My mate on the other hand, not normally someone who gets excited about things, was rather incensed as apparently it encourages segregation. His stance was that if a film is available in the native language of the country in question, it should only be allowed to be shown in that language. French language films in the UK are fine, so long as there's no English version available, but an English film dubbed to German and shown in the UK shouldn't be allowed.

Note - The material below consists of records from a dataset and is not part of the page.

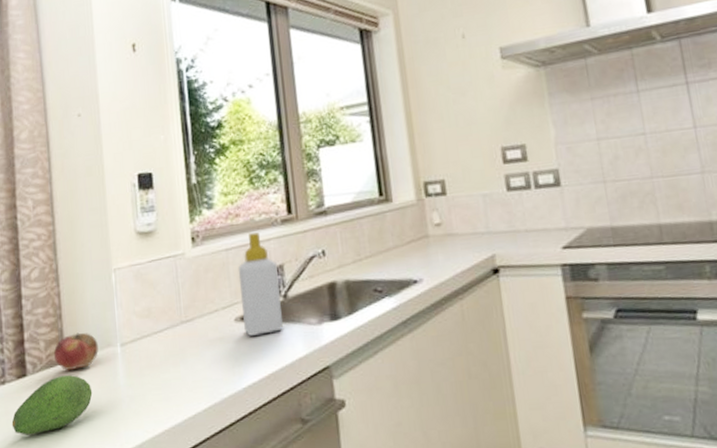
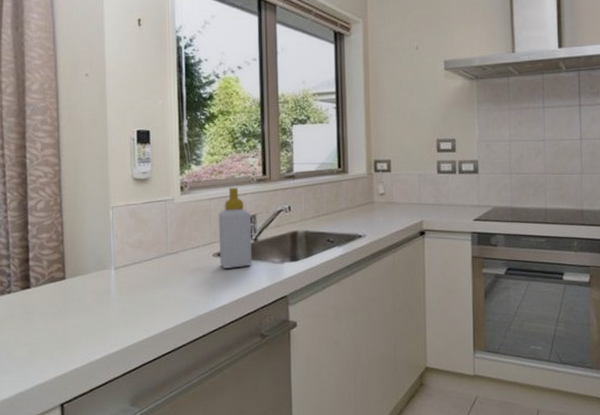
fruit: present [11,375,93,435] -> none [15,290,88,335]
fruit: present [53,332,98,371] -> none [55,256,95,286]

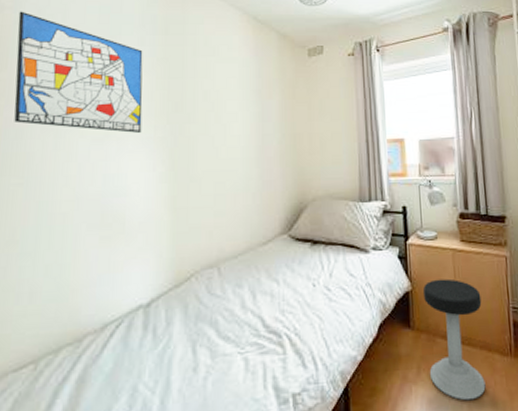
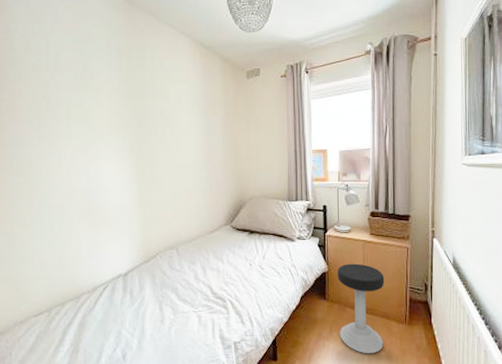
wall art: present [14,11,143,133] -> none [11,41,114,143]

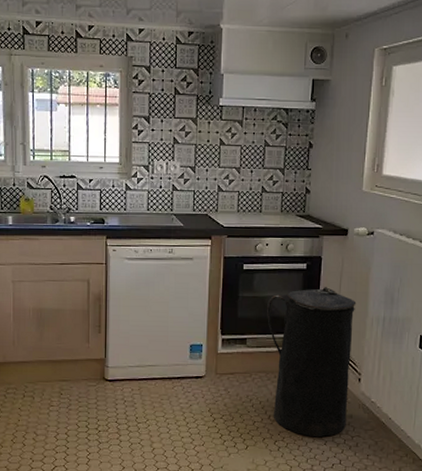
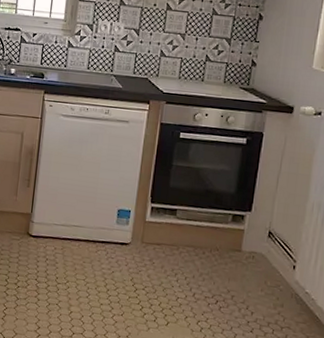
trash can: present [267,287,357,438] -> none [198,165,297,324]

So what do folk on here think? Is MI:4 in Hindi a curiosity or an abomination?
The power of a good walk
Dec 18, 2011
I'm currently coming down off a bit of an endorphin high and it feels so good. A mate called me pretty early this morning and basically ordered me to go out for a walk as the conditions were perfect. For once in my life I decided to do as I was told because this guy doesn't normally get this excited and he knows I normally ignore instructions so for him to call it must be pretty good. So I get ready, load up my mp3 player and go.
My word, he wasn't wrong. It was glorious. Beautifully cold, crisp, ice crunching under my boots and ducks going mental because the canal was starting to freeze. Put on some Florence + the Machine as loud as I could and, since I had the towpath to myself, I just let rip and sang and danced. It felt so good.
And now I'm home feeling incredible and not having to feel guilty about having a lazy day because I've just done a decent bit of exercise.
I need more days like these.
What I've done (NaJoPoMo Pt.30!)
Nov 30, 2011
So it occurs to me most of my journal entries have been about broader themes than simply what I've done on a particular day. I need to rectify that so this is just about I've done today:
Had a lie-in - didn't get out of bed until 9.30. That was lovely and much-needed.
Went to the strike demo in Bradford. It was quite cool, there was a good turn-out and a lovely atmosphere. The weather wasn't too bad either
Had a pub lunch with a mate and helped him prep for a job interview tomorrow. I've got everything crossed for him.
Bought a new book. Destiny disrupted and it's a history of the world from an Islamic perspective. Only a couple of chapters in but it's fascinating so far. I had hoped to buy Tom Holland's latest book, which covers the the rise and fall of Byzantium, the rise of Islam and the fall of the Sassanids, but it's been put back to April next year.
Came home and watched the latest Glee. It was great.
Went to my group and talked.
I'm really pleased I've kept up with the whole NaJoPoMo endeavour: I've really enjoyed it and it's been the right amount of challenging. Hope I've not been too boring/annoying/offensive.